» **EXCERPT TO READ**:
The Pad transform performs deterministic padding or cropping.

Here is a summary of the configuration options:

      transforms:
        - class_path: rslearn.train.transforms.pad.Pad
          init_args:
            # The size to pad to, or a min/max of pad sizes. If the image is larger
            # than this size, it is cropped instead.
            size: 32
            # "topleft" (default) to only apply padding on the bottom and right sides,
            # or "center" to apply padding equally on all sides.
            mode: "topleft"
            # The image and box selectors to apply padding on.
            image_selectors: ["image"]
            box_selectors: []
  • With topleft mode and an image smaller than size, padding is added to the bottom and right so that the original image content is in the topleft.
  • With topleft mode and an image larger than size, the image is cropped to the topleft size x size portion.
  • With center mode and an image smaller than size, padding is added equally on all sides so that the original image content is in the center.
  • With center mode and an image larger than size, center cropping is applied to the center size x size portion.
  • If size is a list like [128, 256], then a random size between 128 and 256 is sampled for each example before applying the operation. This may not be useful currently since we do not support batch transforms yet.

» **ENTRIES PROVIDED**:

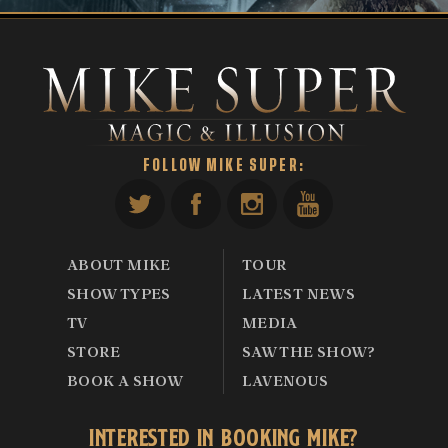
FOLLOW MIKE SUPER:
ABOUT MIKE
TOUR
SHOW TYPES
LATEST NEWS
TV
MEDIA
STORE
SAW THE SHOW?
BOOK A SHOW
LAVENOUS
INTERESTED IN BOOKING MIKE?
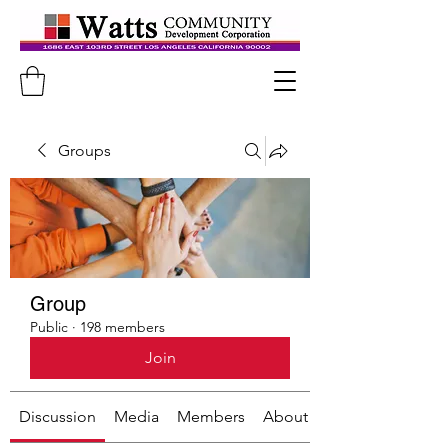
Groups
Group
Public
·
198 members
Join
Discussion
Media
Members
About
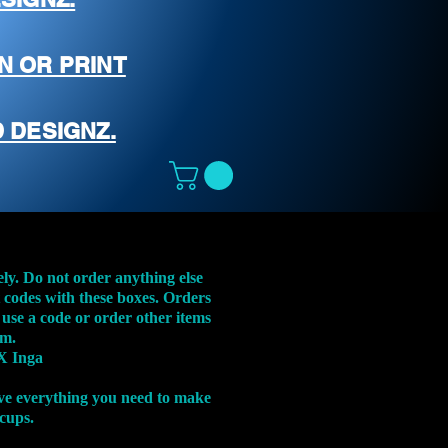
N OR PRINT
 DESIGNZ.
ely. Do not order anything else
t codes with these boxes. Orders
 use a code or order other items
em.
X Inga
ve everything you need to make
 cups.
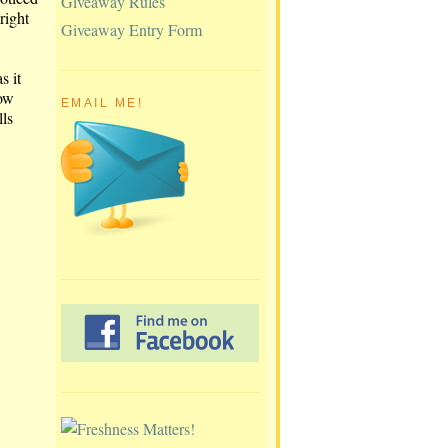
Giveaway Rules
right
Giveaway Entry Form
s it
now
EMAIL ME!
lls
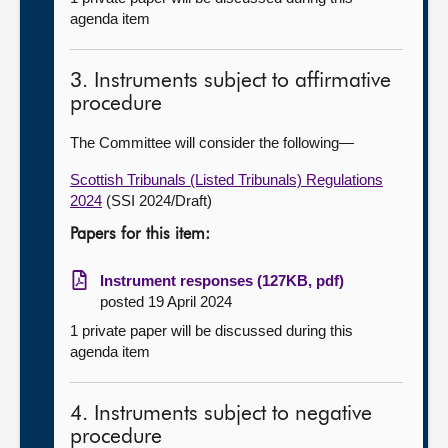
agenda item
3. Instruments subject to affirmative
procedure
The Committee will consider the following—
Scottish Tribunals (Listed Tribunals) Regulations
2024
(SSI 2024/Draft)
Papers for this item:
Instrument responses (127KB, pdf)
posted 19 April 2024
1 private paper will be discussed during this
agenda item
4. Instruments subject to negative
procedure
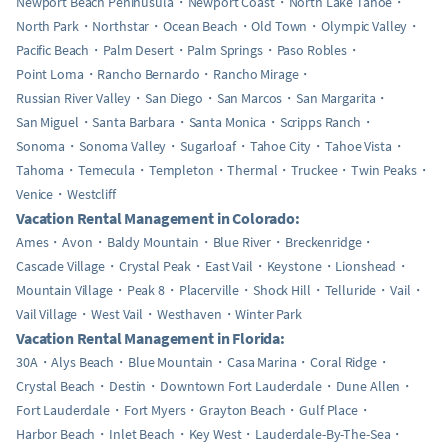
Newport Beach Peninusula
Newport Coast
North Lake Tahoe
North Park
Northstar
Ocean Beach
Old Town
Olympic Valley
Pacific Beach
Palm Desert
Palm Springs
Paso Robles
Point Loma
Rancho Bernardo
Rancho Mirage
Russian River Valley
San Diego
San Marcos
San Margarita
San Miguel
Santa Barbara
Santa Monica
Scripps Ranch
Sonoma
Sonoma Valley
Sugarloaf
Tahoe City
Tahoe Vista
Tahoma
Temecula
Templeton
Thermal
Truckee
Twin Peaks
Venice
Westcliff
Vacation Rental Management in Colorado:
Ames
Avon
Baldy Mountain
Blue River
Breckenridge
Cascade Village
Crystal Peak
East Vail
Keystone
Lionshead
Mountain Village
Peak 8
Placerville
Shock Hill
Telluride
Vail
Vail Village
West Vail
Westhaven
Winter Park
Vacation Rental Management in Florida:
30A
Alys Beach
Blue Mountain
Casa Marina
Coral Ridge
Crystal Beach
Destin
Downtown Fort Lauderdale
Dune Allen
Fort Lauderdale
Fort Myers
Grayton Beach
Gulf Place
Harbor Beach
Inlet Beach
Key West
Lauderdale-By-The-Sea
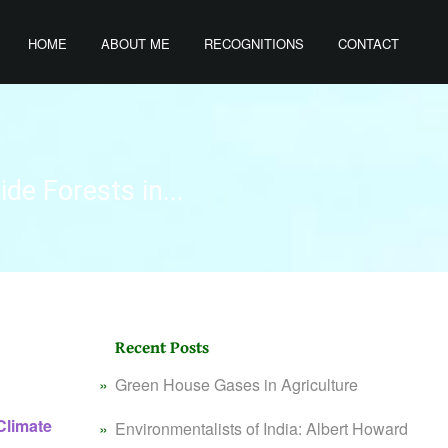
HOME
ABOUT ME
RECOGNITIONS
CONTACT
de Forests in...
Recent Posts
Green House Gases in Agriculture
Climate
Environmentalists of India: Albert Howard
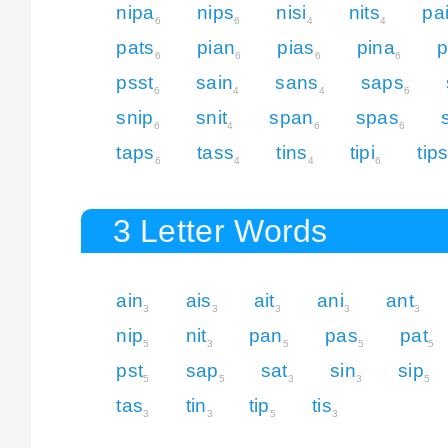
nipa
nips
nisi
nits
pa
6
6
4
4
pats
pian
pias
pina
p
6
6
6
6
psst
sain
sans
saps
6
4
4
6
snip
snit
span
spas
6
4
6
6
taps
tass
tins
tipi
tip
6
4
4
6
3 Letter Words
ain
ais
ait
ani
ant
3
3
3
3
3
nip
nit
pan
pas
pat
5
3
5
5
5
pst
sap
sat
sin
sip
5
5
3
3
5
tas
tin
tip
tis
3
3
5
3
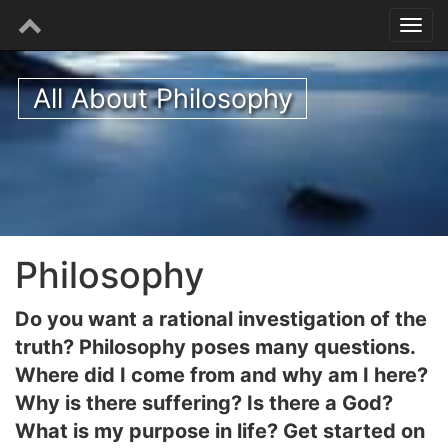
All About Philosophy
Philosophy
Do you want a rational investigation of the
truth? Philosophy poses many questions.
Where did I come from and why am I here?
Why is there suffering? Is there a God?
What is my purpose in life? Get started on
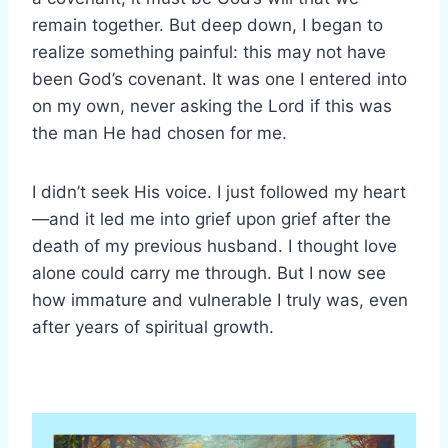
remain together. But deep down, I began to
realize something painful: this may not have
been God’s covenant. It was one I entered into
on my own, never asking the Lord if this was
the man He had chosen for me.
I didn’t seek His voice. I just followed my heart
—and it led me into grief upon grief after the
death of my previous husband. I thought love
alone could carry me through. But I now see
how immature and vulnerable I truly was, even
after years of spiritual growth.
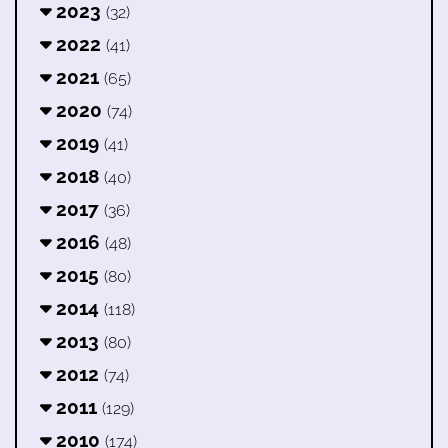
2023
(32)
2022
(41)
2021
(65)
2020
(74)
2019
(41)
2018
(40)
2017
(36)
2016
(48)
2015
(80)
2014
(118)
2013
(80)
2012
(74)
2011
(129)
2010
(174)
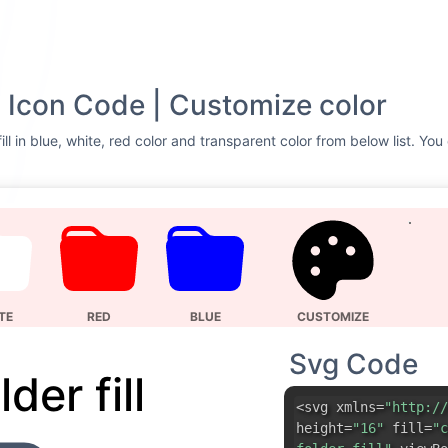
VG Icon Code | Customize color
ill in blue, white, red color and transparent color from below list. Yo
TE
RED
BLUE
CUSTOMIZE
Svg Code
lder fill
<svg xmlns=
"http://
height=
"16"
fill=
"c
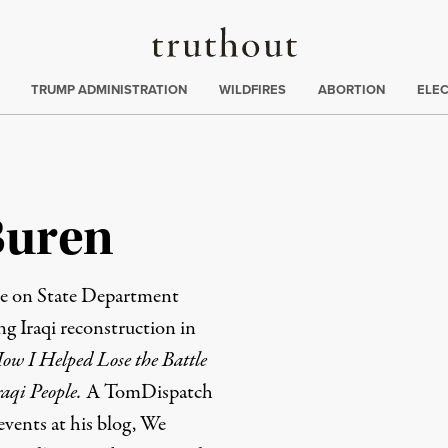
Truthout
ing
:
TRUMP ADMINISTRATION
WILDFIRES
ABORTION
ELE
Buren
le on State Department
 Iraqi reconstruction in
w I Helped Lose the Battle
raqi People
.
A
TomDispatch
events at his blog,
We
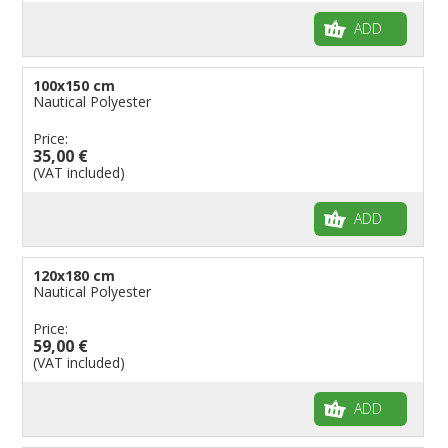
ADD
100x150 cm
Nautical Polyester
Price:
35,00 €
(VAT included)
ADD
120x180 cm
Nautical Polyester
Price:
59,00 €
(VAT included)
ADD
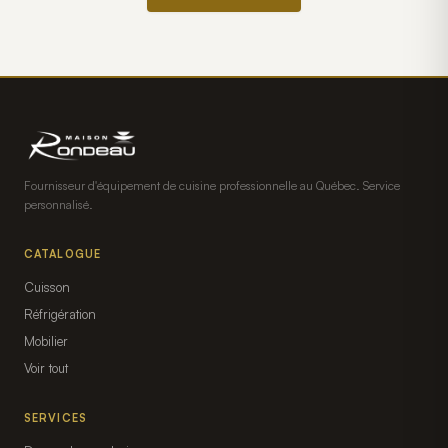
Fournisseur d'équipement de cuisine professionnelle au Québec. Service
personnalisé.
CATALOGUE
Cuisson
Réfrigération
Mobilier
Voir tout
SERVICES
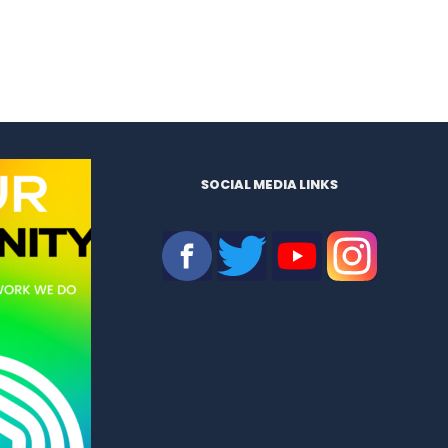
SOCIAL MEDIA LINKS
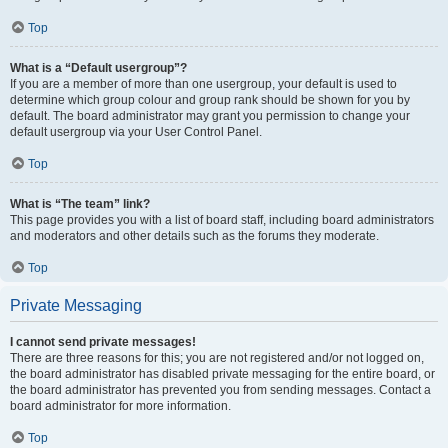
Top
What is a “Default usergroup”?
If you are a member of more than one usergroup, your default is used to
determine which group colour and group rank should be shown for you by
default. The board administrator may grant you permission to change your
default usergroup via your User Control Panel.
Top
What is “The team” link?
This page provides you with a list of board staff, including board administrators
and moderators and other details such as the forums they moderate.
Top
Private Messaging
I cannot send private messages!
There are three reasons for this; you are not registered and/or not logged on,
the board administrator has disabled private messaging for the entire board, or
the board administrator has prevented you from sending messages. Contact a
board administrator for more information.
Top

» **WORK TASK**: In the Pad transform excerpt, what happens in center mode when the image is larger than the configured size?

» **ANSWER TO THIS EXERCISE**: Center cropping is applied to the center size x size portion of the image.